As a lead to his talk at FOSDEM on “Gluster Roadmap, Recent Improvements and Upcoming Features”, Niels de Vos sought sought short description from the feature owners/developers to be able to include in his slide deck.
Avra asked for inputs on a possible name for ‘New Style Replication’ (or, NSR) to make it less generic and more representative of the fundamental design idea.
Kaleb provided an update on Python 3.5 being approved for Fedora 24 and suggested that the requirement for Python 2 be looked into and discussed. Prashant suggested usage of “six” module to help maintain code that will run on both Python 2 and Python 3.
Humble responded that the search feature of documentation and readthedocs.org was known to be broken due to rearrangement of the directory structures of ‘features’ and ‘feature planning’ and was expected to be addressed soon.
gluster-infra
Raghavendra Talur informed about enabling comment based triggers on the Jenkins instance.
Michael Scherer informed about a Gerrit outage in order to fix issues around index of the Lucene datastore used by Gerrit.

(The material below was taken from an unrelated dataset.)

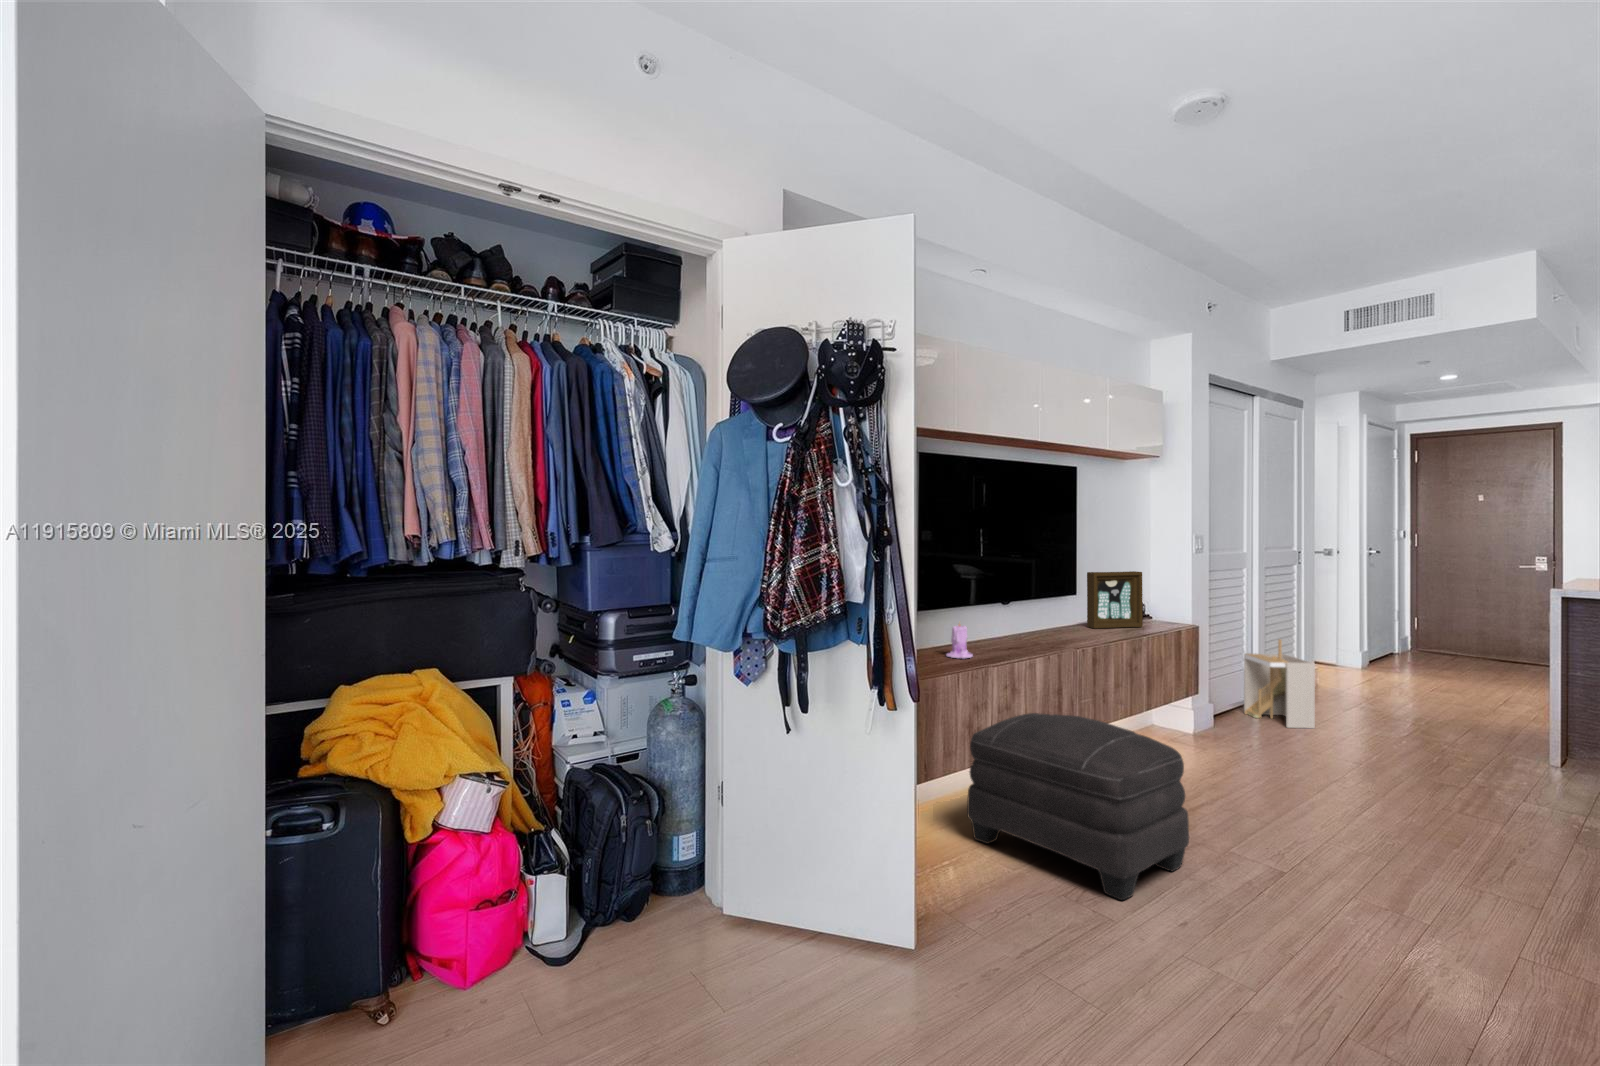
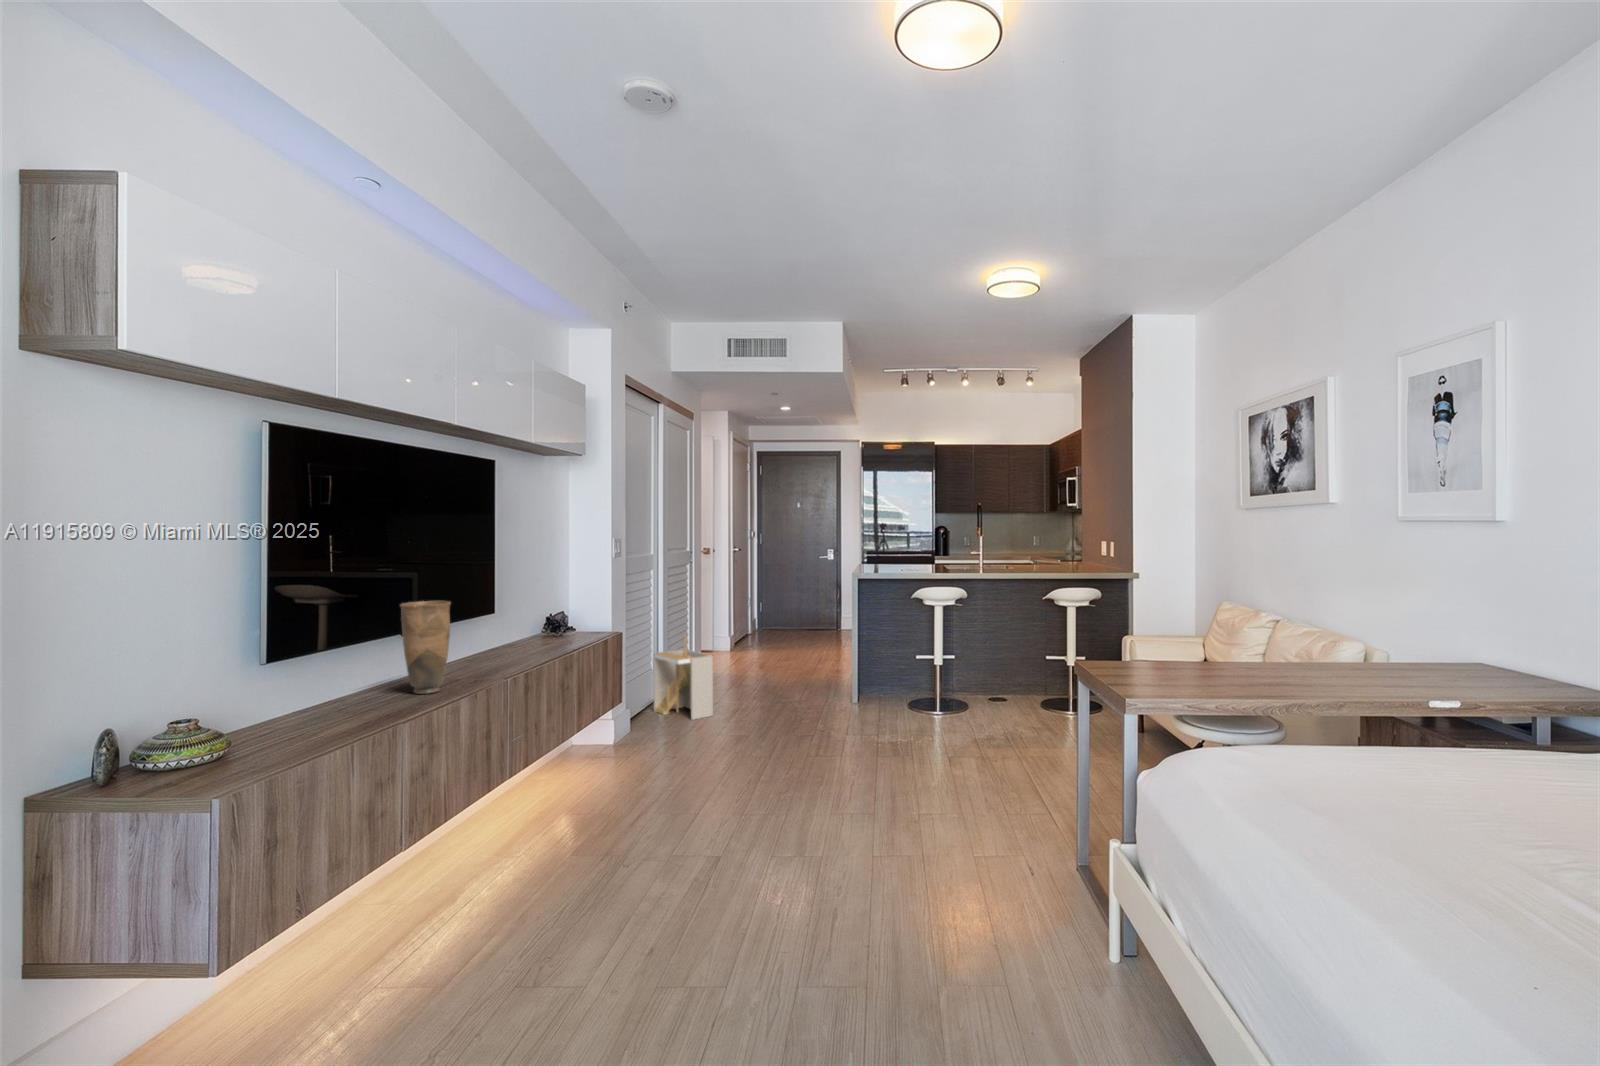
picture frame: present [1087,571,1143,629] -> none [506,580,568,649]
vase: none [1002,580,1037,649] -> present [400,601,451,694]
candle: present [946,624,973,659] -> none [311,669,358,726]
ottoman: present [967,713,1189,900] -> none [351,775,645,1013]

Later on he was happy to note that the time taken was lesser than estimated and things worked according to plan.
In a thread around the possibility of enabling individual accounts (on Jenkins) for maintainers, Michael brought up a topic of governance around who can be considered a ‘contributor’ and is thus entitled to such privileges. He highlights the need for setting clear qualifying criteria which can then use the FreeIPA infrastructure available to access and privilege controls.